(Source records)
=== Begin Enclosure ===

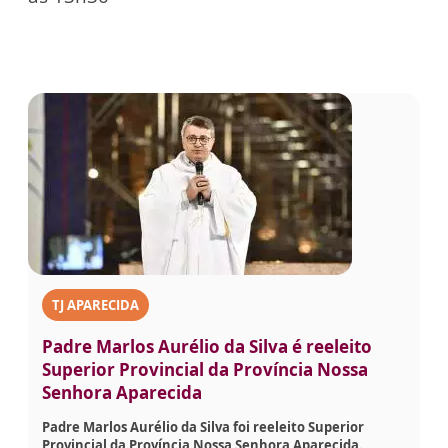
TJ APARECIDA
Padre Marlos Aurélio da Silva é reeleito
Superior Provincial da Província Nossa
Senhora Aparecida
Padre Marlos Aurélio da Silva foi reeleito Superior
Provincial da Província Nossa Senhora Aparecida.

=== End Enclosure ===

What to work on:
Leave the pictures out, and transcribe each of the records exactly.

Result below:
TJ APARECIDA
Padre Marlos Aurélio da Silva é reeleito
Superior Provincial da Província Nossa
Senhora Aparecida
Padre Marlos Aurélio da Silva foi reeleito Superior
Provincial da Província Nossa Senhora Aparecida.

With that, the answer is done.